Marburg Virus – Symptoms, Causes and Treatment
Symptoms of Marburg Virus
The signs and symptoms of Marburg hemorrhagic fever strike suddenly 5 to 10 days after infection with the virus and usually include fever, chills, headache, and myalgia (muscle aches). Nausea, vomiting, and chest or abdominal pain may also occur. A maculopapular rash (with both of flat and raised lesions) appears about 5 days after symptoms have begun. The disease can worsen to include pancreatitis, jaundice, delirium, and ultimately shock and multi-organ failure.
Sudden onset of fever, chills, and malaise, with extreme prostration and weight loss. The fever typically lasts 7 days. On the fifth day of fever, a maculopapular petechial (tiny–pinpoint or pinhead size papula) rash appears, and hemorrhaging begins. In survivors, the skin will eventually begin to shed or peel.
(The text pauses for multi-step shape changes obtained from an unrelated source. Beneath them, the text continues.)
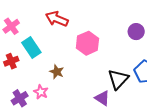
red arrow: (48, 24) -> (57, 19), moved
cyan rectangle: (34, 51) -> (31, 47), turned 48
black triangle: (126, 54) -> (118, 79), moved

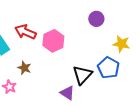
red arrow: (57, 19) -> (25, 32), moved
purple circle: (136, 32) -> (96, 19), moved

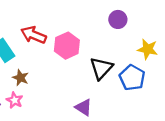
brown star: (24, 68) -> (21, 78), moved
black triangle: (82, 75) -> (101, 68), moved

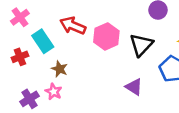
black triangle: (101, 68) -> (141, 45), moved
purple triangle: (83, 107) -> (134, 87), moved

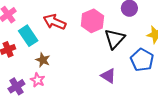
pink hexagon: (106, 36) -> (92, 21), moved

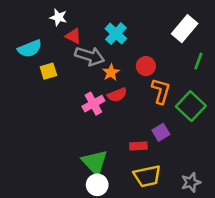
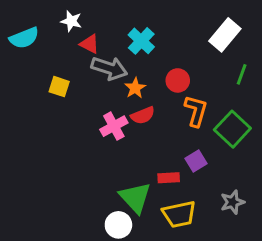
cyan semicircle: (30, 49) -> (24, 38), moved
yellow square: (48, 71) -> (59, 87), turned 35
green triangle: (95, 162) -> (135, 198), moved
gray star: (191, 182) -> (232, 202), moved

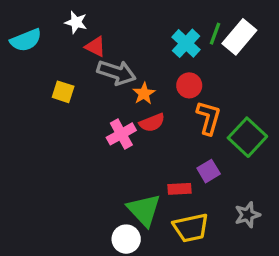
cyan cross: (141, 41) -> (186, 43), moved
green line: (242, 74) -> (215, 34), moved

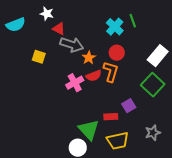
green line: (215, 34) -> (133, 21), turned -40
white rectangle: (239, 37) -> (158, 56), moved
orange L-shape: (209, 118) -> (111, 72), moved

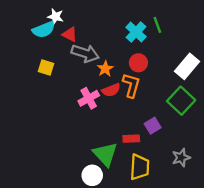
cyan semicircle: (16, 25) -> (44, 30), moved
yellow trapezoid: (118, 141) -> (140, 167), turned -75

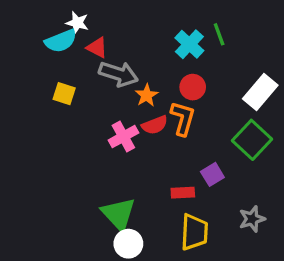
green triangle: (105, 154) -> (118, 214), moved

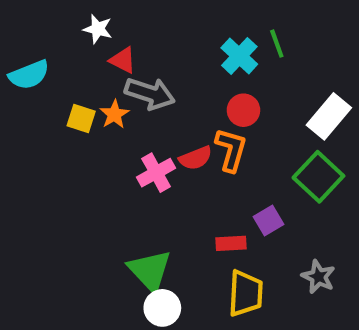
cyan semicircle: (61, 41) -> (29, 75), moved
orange star: (147, 95) -> (114, 114), moved
gray star: (252, 219) -> (318, 277), turned -30

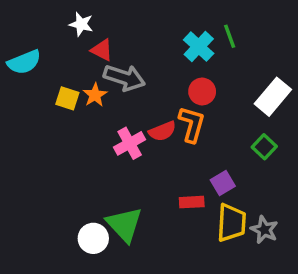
green square: (318, 177) -> (264, 147), size x0.6
yellow trapezoid: (246, 293) -> (231, 223), moved
white circle: (162, 308) -> (93, 238), moved

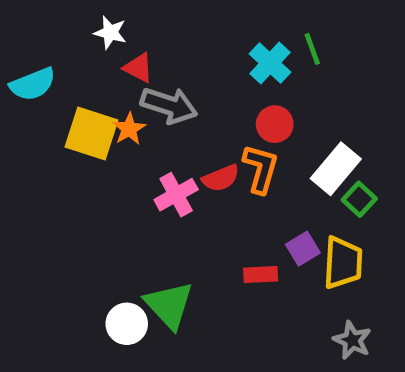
white rectangle: (273, 97) -> (336, 169), moved
yellow square: (67, 98) -> (91, 134), size x1.6
yellow trapezoid: (231, 223) -> (343, 263), moved
gray star: (264, 230) -> (352, 340), moved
Recovery can take 5 weeks or more, and is marked by prostration, weight loss, and amnesia for the period of acute illness. Complications during convalescence can include recurrent hepatitis, as well as inflammation of the spinal cord, bone marrow, eyes, testes, and parotid gland.
Causes of Marburg Virus
The virus that causes Marburg hemorrhagic fever, a disease which affects both humans and non-human primates. Caused by a genetically unique zoonotic (that is, animal-borne) RNA virus of the filovirus family, its recognition led to the creation of this virus family. The four species of Ebola virus are the only other known members of the filovirus family.
The Marburg viruse emerged from tropical rain forests in Africa and parts of the Western Pacific. The viruses live in an animal host or “reservoir.” The natural hosts for Ebola and Marburg remain a mystery, though some scientists speculate that bats are the source. The viruses that cause hemorrhagic fevers jump from animals to humans when people encroach on a native habitat and encounter the viruses for the first time. Although humans have been infected with Ebola and Marburg through contact with monkeys, chimpanzees and other primates, these animals aren’t the viruses’ natural reservoir.
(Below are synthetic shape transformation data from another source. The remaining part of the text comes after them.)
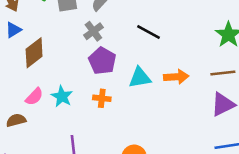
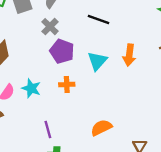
orange arrow: (176, 77) -> (129, 55), turned 110
cyan triangle: (140, 78) -> (97, 61), turned -30

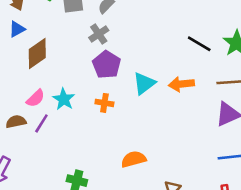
black line: (99, 19) -> (199, 44), moved
orange arrow: (129, 55) -> (181, 84), turned 65
purple line: (48, 129) -> (41, 123), moved, turned 36

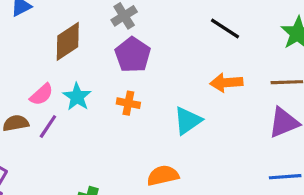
black line: (199, 44) -> (225, 28), moved
brown diamond: (37, 53) -> (68, 41), moved
cyan triangle: (144, 83) -> (188, 121), moved

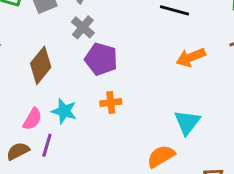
cyan triangle: (188, 121) -> (187, 122), moved

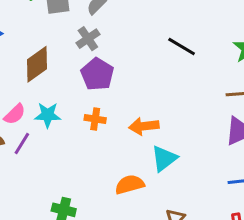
orange arrow: (191, 57) -> (144, 126), moved
cyan star: (64, 111) -> (48, 115), turned -30

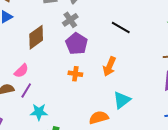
black line: (182, 46) -> (121, 27), moved
cyan star: (48, 115) -> (39, 112), moved
orange arrow: (144, 126) -> (109, 66), moved, turned -60

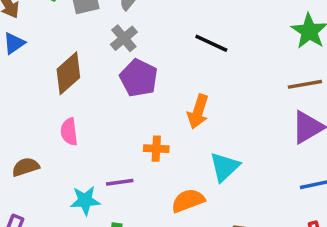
pink semicircle: (21, 71) -> (69, 132), moved, turned 133
orange cross: (75, 74) -> (156, 149), moved
purple line: (26, 90) -> (120, 182), moved, turned 56

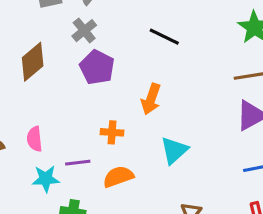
pink semicircle: (69, 132) -> (35, 139), moved
orange semicircle: (188, 201) -> (118, 177), moved

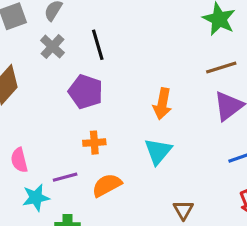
black line: (164, 37) -> (98, 45), moved, turned 56
purple pentagon: (97, 67) -> (86, 92), moved
orange arrow: (151, 99) -> (162, 104), moved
Treatment for Marburg Virus
There is no specific antiviral therapy indicated for treating Marburg, and hospital care is usually supportive in nature. Hypotension and shock may require early administration of vasopressors and haemodynamic monitoring with attention to fluid and electrolyte balance, circulatory volume, and blood pressure. Viral hemorrhagic fever (VHF) patients tend to respond poorly to fluid infusions and may develop pulmonary edema.
Caregivers require barrier infection control measures including double gloves, impermeable gowns, face shields, eye protection, leg and shoe coverings.